Par contre, Yaakov se liait à D.ieu d’une façon moins rationnelle, moins calculée, dépassant les limites de la raison. Son engagement en était donc inconditionnel et irrationnel. Et parce que son approche était telle, il put inspirer les autres à en faire de même. C’est pourquoi il put élever tous ses enfants dans un attachement inconditionnel à D.ieu, quelle que fut leur personnalité et amener tous ses disciples à une conscience de D.ieu dépassant les critères naturels mais qu’il leur enseignait à assimiler et intégrer dans leur propre vie. C’est donc Yaakov le Patriarche par excellence. C’est sa vie, plus que celles d’Avraham ou d’Its’hak qui constitue le modèle que nous devons imiter.

Une vie de défis
Cela n’est nulle part plus évident que dans le premier segment des chroniques de sa vie, la Paracha Vayétsé. Nous l’observons se marier, établir une famille et amasser sa richesse, tout cela dans une adhésion totale aux instructions de son père. Et pourtant, il semble poursuivre ces desseins d’une façon qui est contraire à celle qu’avait utilisée Its’hak lui-même. Alors que D.ieu n’avait pas permis à Its’hak de quitter la Terre Sainte, Il permet à Yaakov de le faire librement. Alors qu’Its’hak n’épousa qu’une seule femme, Yaakov en prit deux, outre leurs servantes respectives. Alors qu’Its’hak évitait les confrontations avec ses détracteurs, nous voyons Yaakov se mesurer aux siens.

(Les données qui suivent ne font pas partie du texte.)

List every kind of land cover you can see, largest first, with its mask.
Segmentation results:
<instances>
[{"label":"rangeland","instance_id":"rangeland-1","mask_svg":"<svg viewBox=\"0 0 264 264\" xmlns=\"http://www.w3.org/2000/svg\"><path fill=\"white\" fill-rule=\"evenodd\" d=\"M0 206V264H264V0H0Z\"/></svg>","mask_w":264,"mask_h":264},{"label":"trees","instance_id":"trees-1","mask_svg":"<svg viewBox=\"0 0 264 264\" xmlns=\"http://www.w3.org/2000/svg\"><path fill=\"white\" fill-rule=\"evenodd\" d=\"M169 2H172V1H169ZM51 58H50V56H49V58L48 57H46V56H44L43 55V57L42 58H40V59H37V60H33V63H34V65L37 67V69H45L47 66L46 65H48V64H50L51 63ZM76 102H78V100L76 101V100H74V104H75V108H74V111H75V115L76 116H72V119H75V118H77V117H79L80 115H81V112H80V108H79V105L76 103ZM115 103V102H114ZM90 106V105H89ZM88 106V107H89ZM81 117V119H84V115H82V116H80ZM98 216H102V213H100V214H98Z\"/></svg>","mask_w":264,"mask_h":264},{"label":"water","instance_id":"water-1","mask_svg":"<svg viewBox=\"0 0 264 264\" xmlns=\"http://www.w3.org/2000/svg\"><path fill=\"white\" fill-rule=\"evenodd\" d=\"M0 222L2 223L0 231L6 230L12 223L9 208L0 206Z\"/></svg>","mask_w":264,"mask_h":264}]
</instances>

Yaakov semble s’inspirer davantage de son grand-père Avraham que de son père Its’hak!
Et tout comme Avraham n’avait pas été choqué par le fait que son fils Its’hak fut son antithèse virtuelle, Its’hak ne l’est pas plus. C’est même lui qui le renvoie du cocon protecteur de sa maisonnée vers le milieu idolâtre de Padan Aram , entre les griffes de Lavan le fourbe. Une fois encore, nous assistons à la prise de conscience tacite du père du fait que, pour que son fils marche dans ses pas, il doit se débattre et forger son propre itinéraire. Dans le cas de Yaakov, Its’hak comprend parfaitement que parce que Yaakov possède un engagement total et irrationnel à D.ieu, il est non seulement possible mais impératif qu’il relève le défi de s’aventurer à apporter le message divin au plus large public possible.
Voilà le message implicite dans cette Paracha Vayétsé dont le nom signifie «et il sortit». Pour que Yaakov puisse commencer son propre chapitre de L’Histoire de la Genèse, il devait «sortir», quitter le confort matériel et spirituel de la maison (sans parler de la voie simple qui aurait été de simplement imiter son père) et affronter le défi d’un monde hostile. C’est seulement ainsi, en testant son engagement et en éveillant sa force inhérente, qu’il pouvait mûrir et devenir un père capable d’élever la famille élue et un patriarche capable de mener le peuple élu dans son chemin à travers l’Histoire.

A l’instar de Yaakov
Comme ce fut le cas pour Yaakov, c’est le cas pour nous tous. Une fois que nous avons absorbé l’héritage culturel de notre passé, nous devons accepter le défi de la maturité, nous mettre en route vers notre destinée et apporter notre contribution unique pour conduire le monde dans son accomplissement ultime du plan divin. Ce n’est qu’ainsi que nous pouvons réveiller nos forces intérieures et utiliser au mieux les talents et les potentiels qui nous ont été donnés par D.ieu. Plus encore, ce n’est qu’ainsi que nous pouvons être sûrs que la force que D.ieu nous a donnée pour sanctifier toutes les facettes de la réalité de ce monde peut se manifester réellement, dans sa totalité, permettant à chaque recoin de la vie de devenir Sa véritable demeure.
Le Coin de la Halacha
Qu’est-ce que la Bar Mitsva ? Qu’est-ce que la Bat Mitsva ?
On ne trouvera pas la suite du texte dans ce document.